In the recording apparatus shown in FIG. 20, the recording head cartridge H1000 shown in FIGS. 1A and 1B is replaceably mounted in position on the carriage 102. The carriage 102 includes an electrical connecting section for transmitting a drive signal or the like to each discharge port through an external signal input terminal on the recording head cartridge H1000.
The carriage 102 is supported and guided reciprocably along guide shafts 103 arranged extending on the apparatus proper in the main scanning direction. The carriage 102 is driven by a driving mechanism including a main scanning motor 104 through a motor pulley 105, a driven pulley 106 and a timing belt 107, while at the same time being controlled in position and movement. Also, a home position sensor 130 is mounted on the carriage 102. As a result, it is possible to determine the position at which the home position sensor 130 on the carriage 102 passes the masking plate 136.
The recording medium 108 such as the printing papers and the plastic sheets are fed, separately one by one, from an auto sheet feeder (ASF) 132 by rotating pickup rollers 131 by a paper feed motor 135 through a gear. Further, the rotation of a conveyor roller 109 causes the recording medium 108 to be conveyed (auxiliary scanning) through a position (print unit) in opposed relation with the discharge port surface of the recording head cartridge H1000. The conveyor roller 109 is driven by the turning effort of a LF motor 134 through a gear. In the process, it is determined whether the paper has been fed or not and the starting position of paper feed is searched and determined at the time point when the recording medium 108 passes a paper end sensor 133. The paper end sensor 133 is used also for the purpose of determining the actual position of the rear end of the recording medium 108 and finally determining the current recording position from the actual rear end.

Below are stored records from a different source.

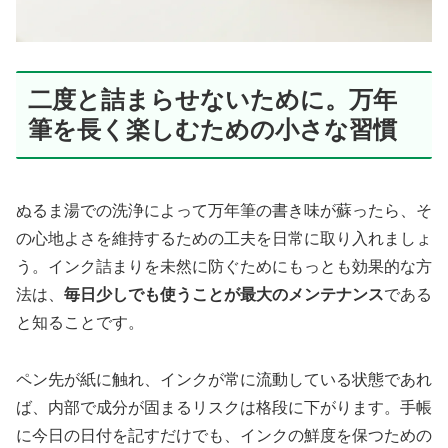
二度と詰まらせないために。万年
筆を長く楽しむための小さな習慣
ぬるま湯での洗浄によって万年筆の書き味が蘇ったら、そ
の心地よさを維持するための工夫を日常に取り入れましょ
う。インク詰まりを未然に防ぐためにもっとも効果的な方
法は、
毎日少しでも使うことが最大のメンテナンス
である
と知ることです。
ペン先が紙に触れ、インクが常に流動している状態であれ
ば、内部で成分が固まるリスクは格段に下がります。手帳
に今日の日付を記すだけでも、インクの鮮度を保つための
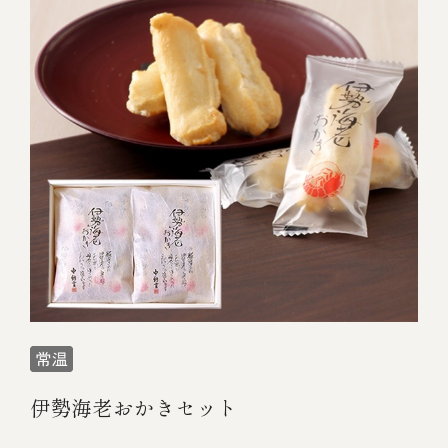
冷蔵商品一覧
常温商品一覧
伊勢海老料理一覧
季節限定商品
ご利用ガイド
伊勢海老おかきセット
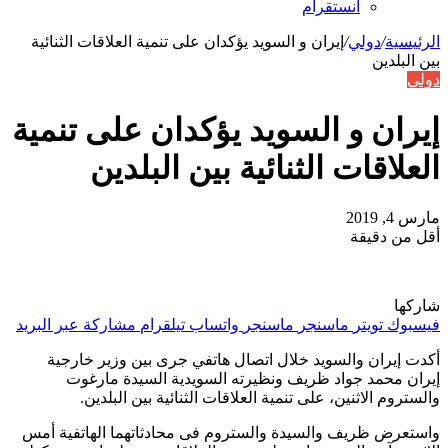
انستقرام
الرئيسية
/
دولي
/
إيران و السويد يؤكدان على تنمیة العلاقات الثنائیة
بین البلدین
دولي
إيران و السويد يؤكدان على تنمیة
العلاقات الثنائیة بین البلدین
مارس 4, 2019
أقل من دقيقة
شاركها
فيسبوك
تويتر
ماسنجر
ماسنجر
واتساب
تيلقرام
مشاركة عبر البريد
أكدت إيران والسويد خلال اتصال هاتفي جرى بين وزیر خارجیة
إیران محمد جواد ظریف ونظیرته السویدیة السیدة مارغوت
والستروم الاثنین، على تنمیة العلاقات الثنائیة بین البلدین.
واستعرض ظریف والسیدة والستروم فی محادثاتهما الهاتفیة أمس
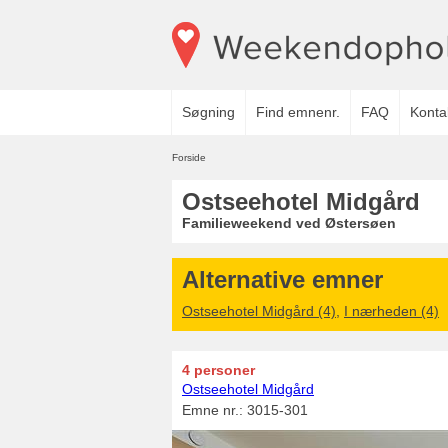
Søgning
Find emnenr.
FAQ
Konta
Forside
Ostseehotel Midgård
Familieweekend ved Østersøen
Alternative emner
Ostseehotel Midgård (4)
,
I nærheden (4)
4 personer
Ostseehotel Midgård
Emne nr.:
3015-301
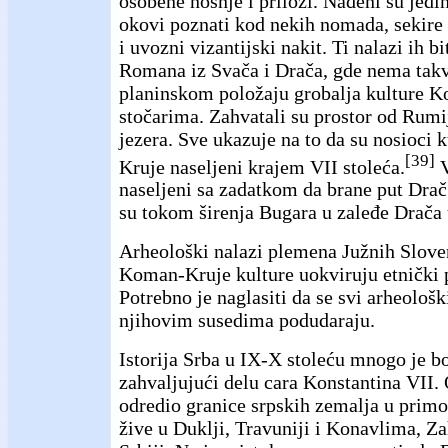
osobene nošnje i prilozi. Nađeni su jedi
okovi poznati kod nekih nomada, sekire
i uvozni vizantijski nakit. Ti nalazi ih b
Romana iz Svača i Drača, gde nema tak
planinskom položaju grobalja kulture K
stočarima. Zahvatali su prostor od Rum
jezera. Sve ukazuje na to da su nosioci 
[39]
Kruje naseljeni krajem VII stoleća.
V
naseljeni sa zadatkom da brane put Drač 
su tokom širenja Bugara u zaleđe Drača 
Arheološki nalazi plemena Južnih Slove
Koman-Kruje kulture uokviruju etnički p
Potrebno je naglasiti da se svi arheološ
njihovim susedima podudaraju.
Istorija Srba u IX-X stoleću mnogo je b
zahvaljujući delu cara Konstantina VII. 
odredio granice srpskih zemalja u primo
žive u Duklji, Travuniji i Konavlima, Za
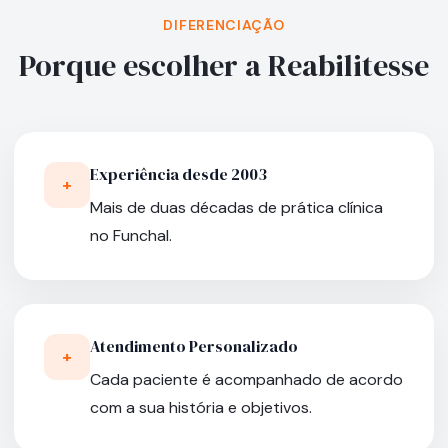
DIFERENCIAÇÃO
Porque escolher a Reabilitesse
Experiência desde 2003
+
Mais de duas décadas de prática clínica
no Funchal.
Atendimento Personalizado
+
Cada paciente é acompanhado de acordo
com a sua história e objetivos.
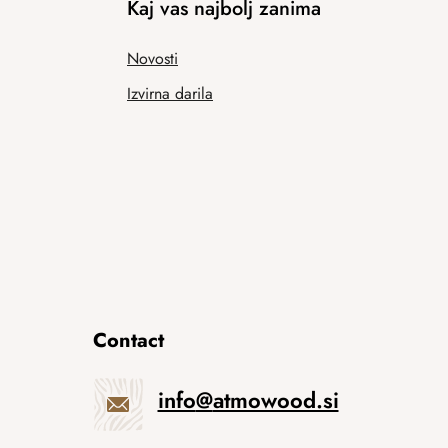
Kaj vas najbolj zanima
Novosti
Izvirna darila
Contact
info
@
atmowood.si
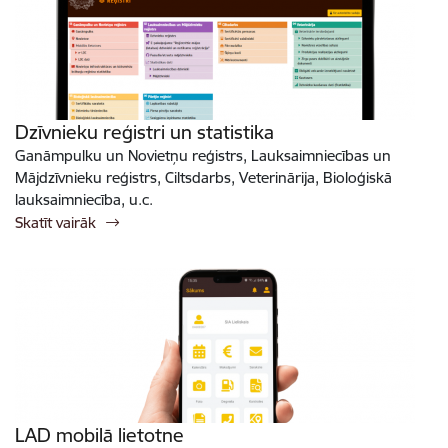
Dzīvnieku reģistri un statistika
Ganāmpulku un Novietņu reģistrs, Lauksaimniecības un
Mājdzīvnieku reģistrs, Ciltsdarbs, Veterinārija, Bioloģiskā
lauksaimniecība, u.c.
Skatīt vairāk
LAD mobilā lietotne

The recording medium 108 has the reverse side thereof supported by a platen (not shown) in order to form a flat printed surface at the printing unit. In this case, the recording head cartridge H1000 mounted on the carriage 102 is held in such a manner that the discharge port surface thereof is projected downward of the carriage 102 in parallel to the recording medium 108 between the pair of the conveyor rollers.
The recording head cartridge H1000 is mounted on the carriage 102 in such a manner that the discharge ports of the discharge units are arranged in the direction crossing the scanning direction of the carriage 102. The recording liquid is discharged from these discharge ports for recording.
It will thus be understood from the foregoing description that according to the embodiments of the invention, there are provided a reliable, compact recording head and a recording apparatus using the recording head, in which the adhesion between a compact substrate and a discharge port forming member is improved, while having a sufficient ink resistance and a sufficient anti-cavitation property, and in which the protective film capable of preventing the damage to the circuits in the substrates can be easily inspected for a defect.